A campaigner for children with long Covid has told an inquiry that a senior Scottish Government official branded parents and advocates calling for improved care “extremists” during an online question and answer session.
Giving evidence at the Scottish Covid-19 Inquiry, Long Covid Kids chief operating officer Helen Goss said she had heard the comments at a webinar and question and answer session in September 2021 with the Scottish Government’s national clinical director, Jason Leitch, and he later apologised to her privately.
Ms Goss told Stuart Gale KC, co-lead counsel to the inquiry, that she had attended the session “to listen” but had signed in to the event “very early” and “all the cameras and mics were switched on”.
She added: “As far as I am aware, Jason Leitch was not aware that his camera was on because the host of the webinar said to him: ‘I hope that everyone is nice to you with their questions this evening’.”
Ms Goss said Mr Leitch went on to refer to “parents, advocates and campaigners” who were calling for further mitigations and public health measures as “extremists”.
She told the inquiry: “He referred to parents, advocates and campaigners who were campaigning for mitigations and public health measures as extremists.
“He said that they were either the extremists on one end who were telling him that he was destroying children’s education, and keeping schools closed and on the other end, the extremists who were saying that he’s harming our children, and that he needed to do more.

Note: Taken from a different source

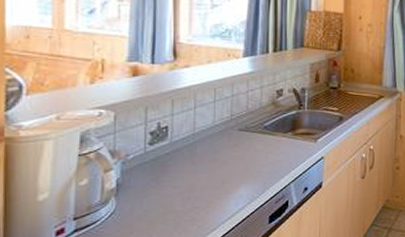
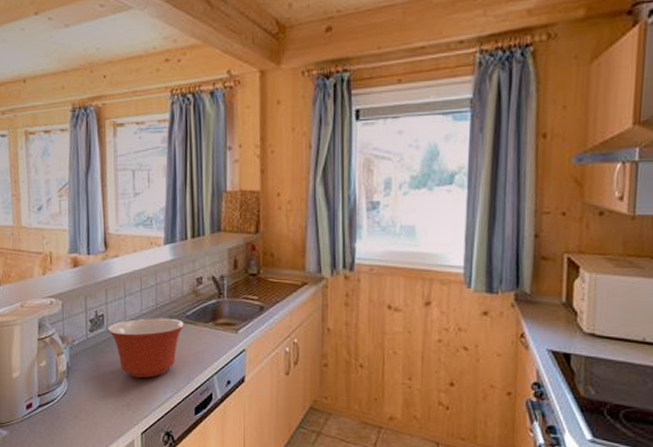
mixing bowl: none [172,129,263,191] -> present [107,318,185,378]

“So I sent a little message into the chat function of that webinar, and I said: ‘You know, I don’t think Mr Leitch was aware that we heard his comments about extremist parents before the recording started’.”
Mr Leitch then went on to send Ms Goss a private response to apologise for his language.
She added: “I just think it’s really important to highlight that because I think that shows potentially what the government were feeling at the time: that people who were campaigning for the health and wellbeing of children had extreme views.
“I don’t believe that the health of children is an extreme view.”
During her evidence, Ms Goss also detailed her own personal circumstances with her daughter who suffers from long Covid.
She said she had spent “many an evening crying on the bathroom floor” because she had “absolutely no idea what to do next”.
Ms Goss added: “The impact on families is life changing, devastating. It has broken up families.
“Parents and carers have lost their jobs because they have to care full-time now for their sick child.
“Impacts are so far reaching that our lives are completely different.”
Her daughter is receiving private healthcare for her long Covid symptoms because they had “given up” trying to get any NHS support and claimed they were not up to date with the latest research on the issue.
Ms Goss ended her evidence by urging the Scottish Government to “recognise the significance” of long Covid in children.
Earlier on Thursday, the inquiry heard women and children experienced an “intensification” of domestic abuse during the pandemic.
In evidence from Scottish Women’s Rights Organisations, a group comprising five charitable bodies, the inquiry was told measures such as lockdown created a situation that was “favourable” to abusers, and left fewer opportunities for victims to seek support or flee.
There was also a “perfect storm” over housing for domestic abuse victims seeking refuge, which meant there was no emergency accommodation for them for “enormous swathes of time” during the pandemic, it said.
The inquiry, before Lord Brailsford, continues.
A Scottish Government spokesperson said: “We are co-operating fully with the UK Covid-19 Inquiry and the Scottish Covid Inquiry and will follow all of the evidence given closely.
“We support both inquiries in their work to explore the handling of the pandemic and to identify the vital lessons we all need to learn.
“It would not be appropriate to comment on detailed evidence presented to either inquiry at this stage.”